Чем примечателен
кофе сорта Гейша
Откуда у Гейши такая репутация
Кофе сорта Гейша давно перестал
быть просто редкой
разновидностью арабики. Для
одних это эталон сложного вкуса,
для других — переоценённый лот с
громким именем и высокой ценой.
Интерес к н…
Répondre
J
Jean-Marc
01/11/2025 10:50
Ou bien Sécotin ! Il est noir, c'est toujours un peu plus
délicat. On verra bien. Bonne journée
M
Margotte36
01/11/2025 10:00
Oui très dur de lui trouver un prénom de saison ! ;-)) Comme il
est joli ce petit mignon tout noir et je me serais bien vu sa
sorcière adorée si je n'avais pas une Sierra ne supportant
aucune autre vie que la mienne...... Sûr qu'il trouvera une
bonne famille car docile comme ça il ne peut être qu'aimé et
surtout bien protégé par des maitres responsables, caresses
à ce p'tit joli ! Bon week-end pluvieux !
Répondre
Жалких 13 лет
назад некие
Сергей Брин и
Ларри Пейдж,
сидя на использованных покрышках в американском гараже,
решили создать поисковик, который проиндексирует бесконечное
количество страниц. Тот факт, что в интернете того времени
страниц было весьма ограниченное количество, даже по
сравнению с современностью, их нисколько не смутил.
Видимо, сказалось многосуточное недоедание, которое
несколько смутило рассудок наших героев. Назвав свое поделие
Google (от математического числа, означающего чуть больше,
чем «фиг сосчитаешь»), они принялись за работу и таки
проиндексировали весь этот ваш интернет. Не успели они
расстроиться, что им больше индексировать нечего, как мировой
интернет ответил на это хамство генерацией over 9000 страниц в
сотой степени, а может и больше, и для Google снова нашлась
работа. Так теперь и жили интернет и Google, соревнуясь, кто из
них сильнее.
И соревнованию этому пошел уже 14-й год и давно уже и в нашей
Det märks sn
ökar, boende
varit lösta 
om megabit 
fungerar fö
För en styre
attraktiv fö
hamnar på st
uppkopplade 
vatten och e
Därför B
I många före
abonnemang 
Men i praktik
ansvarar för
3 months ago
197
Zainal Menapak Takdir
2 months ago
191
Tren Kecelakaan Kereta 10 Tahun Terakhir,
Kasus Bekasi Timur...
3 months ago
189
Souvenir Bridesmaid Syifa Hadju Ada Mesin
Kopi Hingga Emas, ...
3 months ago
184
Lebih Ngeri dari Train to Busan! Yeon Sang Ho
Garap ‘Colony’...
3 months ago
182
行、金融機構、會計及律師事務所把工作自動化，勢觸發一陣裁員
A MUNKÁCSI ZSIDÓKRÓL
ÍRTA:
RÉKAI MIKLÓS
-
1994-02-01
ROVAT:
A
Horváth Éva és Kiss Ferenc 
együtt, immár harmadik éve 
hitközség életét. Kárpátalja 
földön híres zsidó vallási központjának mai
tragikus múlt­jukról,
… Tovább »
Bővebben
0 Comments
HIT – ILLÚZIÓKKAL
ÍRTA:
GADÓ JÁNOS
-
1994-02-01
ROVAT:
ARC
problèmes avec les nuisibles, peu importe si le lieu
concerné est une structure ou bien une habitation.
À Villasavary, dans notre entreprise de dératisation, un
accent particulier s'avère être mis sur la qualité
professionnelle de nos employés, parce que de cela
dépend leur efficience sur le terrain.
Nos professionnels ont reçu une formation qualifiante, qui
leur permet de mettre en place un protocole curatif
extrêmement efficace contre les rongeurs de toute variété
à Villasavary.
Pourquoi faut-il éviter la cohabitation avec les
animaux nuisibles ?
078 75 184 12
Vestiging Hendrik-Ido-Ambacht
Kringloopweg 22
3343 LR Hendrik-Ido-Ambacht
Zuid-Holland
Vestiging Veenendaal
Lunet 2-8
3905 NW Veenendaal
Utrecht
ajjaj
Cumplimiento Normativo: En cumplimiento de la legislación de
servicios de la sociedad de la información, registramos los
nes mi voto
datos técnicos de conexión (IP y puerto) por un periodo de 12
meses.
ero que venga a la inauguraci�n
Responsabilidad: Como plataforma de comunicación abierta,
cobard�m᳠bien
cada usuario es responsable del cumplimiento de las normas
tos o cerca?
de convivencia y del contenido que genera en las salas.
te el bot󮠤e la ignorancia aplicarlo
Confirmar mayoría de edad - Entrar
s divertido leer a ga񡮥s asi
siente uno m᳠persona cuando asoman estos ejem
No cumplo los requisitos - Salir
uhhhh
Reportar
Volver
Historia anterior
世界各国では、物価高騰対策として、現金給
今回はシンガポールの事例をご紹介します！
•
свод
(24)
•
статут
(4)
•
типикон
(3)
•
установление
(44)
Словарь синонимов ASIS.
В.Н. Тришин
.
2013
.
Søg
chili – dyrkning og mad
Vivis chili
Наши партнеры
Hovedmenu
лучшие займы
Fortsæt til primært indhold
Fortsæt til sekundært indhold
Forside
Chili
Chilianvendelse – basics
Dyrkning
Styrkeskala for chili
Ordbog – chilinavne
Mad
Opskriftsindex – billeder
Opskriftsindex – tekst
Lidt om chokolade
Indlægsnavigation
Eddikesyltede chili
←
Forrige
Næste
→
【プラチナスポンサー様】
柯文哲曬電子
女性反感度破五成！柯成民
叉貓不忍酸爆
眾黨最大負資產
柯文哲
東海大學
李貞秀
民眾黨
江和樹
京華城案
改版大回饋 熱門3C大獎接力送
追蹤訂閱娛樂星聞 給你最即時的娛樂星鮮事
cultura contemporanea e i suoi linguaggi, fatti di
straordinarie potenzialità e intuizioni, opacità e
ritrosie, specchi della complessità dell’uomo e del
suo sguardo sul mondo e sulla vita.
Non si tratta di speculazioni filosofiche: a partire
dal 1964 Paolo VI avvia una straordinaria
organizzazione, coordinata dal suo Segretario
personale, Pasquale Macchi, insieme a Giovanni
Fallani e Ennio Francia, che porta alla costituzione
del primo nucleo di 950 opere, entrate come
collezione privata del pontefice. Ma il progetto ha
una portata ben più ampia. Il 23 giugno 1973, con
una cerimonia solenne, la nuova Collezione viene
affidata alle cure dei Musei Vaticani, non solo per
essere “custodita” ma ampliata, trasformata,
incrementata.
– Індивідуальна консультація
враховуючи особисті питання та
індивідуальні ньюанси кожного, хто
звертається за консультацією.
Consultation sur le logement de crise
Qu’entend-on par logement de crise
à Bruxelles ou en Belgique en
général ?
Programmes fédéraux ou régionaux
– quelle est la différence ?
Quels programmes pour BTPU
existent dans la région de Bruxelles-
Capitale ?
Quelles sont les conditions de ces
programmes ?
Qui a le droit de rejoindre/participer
=====
_Task brief_:
Copy each line of the entries in which the string "indhold" is found.

_Answer space_:
Fortsæt til primært indhold
Fortsæt til sekundært indhold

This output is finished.